Lista de tareas -
1. En el texto sobre la carabela portuguesa, ¿qué parte de su cuerpo le permite desplazarse por el agua?
2. Retome el texto sobre la carabela portuguesa a partir de su última oración y continúelo.

Texto de origen -
○ ○ ○ ○ ○ ○ ○
Santander (EFE).- La llegada de ejemplares de carabela portuguesa a la costa del Cantábrico en verano se está adelantando y además aumenta en los últimos años por el cambio climático.
La carabela portuguesa es un organismo colonial que actúa como un solo ser vivo.
Pese a tener una apariencia similar a la de una medusa no lo es. Pero también causa picaduras que pueden provocar dolores y llegar a derivar en otras complicaciones.
Está formada por una vela gelatinosa que le permite surcar el agua impulsada por los vientos, las mareas y las corrientes marinas, mientras que de su cuerpo central cuelgan tentáculos.
Las corrientes y la temperatura del agua están siendo determinantes en el aumento de llegadas de carabelas portuguesas a la costa del Cantábrico.
Y también la climatología, que está influyendo en la temperatura del agua.
○ ○ ○ ○ ○ ○ ○
Extracto de datos -
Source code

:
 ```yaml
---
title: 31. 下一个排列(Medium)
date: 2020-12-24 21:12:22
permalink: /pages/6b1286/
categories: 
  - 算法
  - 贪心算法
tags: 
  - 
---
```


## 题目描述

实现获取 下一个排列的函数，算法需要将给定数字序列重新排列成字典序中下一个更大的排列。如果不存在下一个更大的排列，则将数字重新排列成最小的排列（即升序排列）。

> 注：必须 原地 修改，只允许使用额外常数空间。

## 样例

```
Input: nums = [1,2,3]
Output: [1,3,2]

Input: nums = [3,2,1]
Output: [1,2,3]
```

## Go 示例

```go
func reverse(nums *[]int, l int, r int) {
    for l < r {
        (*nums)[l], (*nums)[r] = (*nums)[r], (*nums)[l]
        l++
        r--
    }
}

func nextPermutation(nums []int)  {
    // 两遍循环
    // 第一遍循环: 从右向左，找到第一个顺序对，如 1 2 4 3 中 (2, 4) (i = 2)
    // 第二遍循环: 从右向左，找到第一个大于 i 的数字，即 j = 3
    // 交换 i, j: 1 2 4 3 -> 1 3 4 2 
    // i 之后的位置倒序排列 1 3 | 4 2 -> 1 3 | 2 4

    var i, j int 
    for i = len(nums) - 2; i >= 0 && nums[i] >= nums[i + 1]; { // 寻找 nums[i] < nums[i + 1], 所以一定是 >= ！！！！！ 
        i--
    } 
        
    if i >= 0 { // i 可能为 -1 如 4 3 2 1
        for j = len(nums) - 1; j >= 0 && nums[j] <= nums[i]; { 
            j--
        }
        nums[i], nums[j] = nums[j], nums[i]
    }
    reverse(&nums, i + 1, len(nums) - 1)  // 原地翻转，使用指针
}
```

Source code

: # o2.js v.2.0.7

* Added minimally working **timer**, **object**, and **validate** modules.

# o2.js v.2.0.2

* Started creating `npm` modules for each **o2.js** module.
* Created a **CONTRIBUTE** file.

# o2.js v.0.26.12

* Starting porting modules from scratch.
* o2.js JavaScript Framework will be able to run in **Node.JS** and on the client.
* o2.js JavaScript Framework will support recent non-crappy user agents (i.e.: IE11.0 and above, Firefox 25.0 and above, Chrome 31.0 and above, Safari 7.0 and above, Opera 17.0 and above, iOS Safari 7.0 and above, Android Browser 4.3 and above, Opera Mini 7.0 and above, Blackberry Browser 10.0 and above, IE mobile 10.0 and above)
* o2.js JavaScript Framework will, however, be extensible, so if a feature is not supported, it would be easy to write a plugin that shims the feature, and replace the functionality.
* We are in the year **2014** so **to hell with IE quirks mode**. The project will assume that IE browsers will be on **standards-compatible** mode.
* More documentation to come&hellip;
○ ○ ○ ○ ○ ○ ○
Respuestas -
1. Una vela gelatinosa, que la impulsa con los vientos, las mareas y las corrientes marinas.

2.
«Se desencadena todo en paralelo. Entre que estamos viendo ya cambios climáticos, más la temperatura del agua, que está altísima este verano, se ocasiona que las masas de agua donde habita la carabela portuguesa se desplacen y entren en el Golfo de Vizcaya», explica el biólogo y antiguo director del Museo Marítimo del Cantábrico, en Santander, Gerardo García Castrillo.
Va a más
Es un fenómeno que está yendo a más.
García Castrillo subraya que antes se veía menos cantidad de esta especie. «Ahora entran más frecuentemente y más número», incide.
Se mueven desde el Atlántico para entrar en el Cantábrico.
Y, al alimentarse de macroplacton y organismos pequeños que habitan en capas superficiales del agua, se mueven con esas masas. Ellas, de por sí, no tienen capacidad natatoria.
«Ésa es su forma de desplazarse», señala el biólogo, que indica que las carabelas avanzan gracias al neumatóforo, la parte, normalmente llena de gas, que flota fuera del agua y que las impulsa.
Más frecuentes
Aunque hay datos históricos de la presencia de carabelas portuguesas en el Cantábrico, en los últimos años ha aumentado por el efecto del cambio climático, sostiene García Castrillo.
Además, se ha adelantado su llegada, porque antes se producía a finales de agosto o septiembre y sin embargo son ya varias las semanas en que se han visto estos ejemplares en las playas de Cantabria y del norte.
Este año los afloramientos de aguas frías «han sido muy, muy débiles» y todo ello ha influido en este fenómeno, abunda García Castrillo.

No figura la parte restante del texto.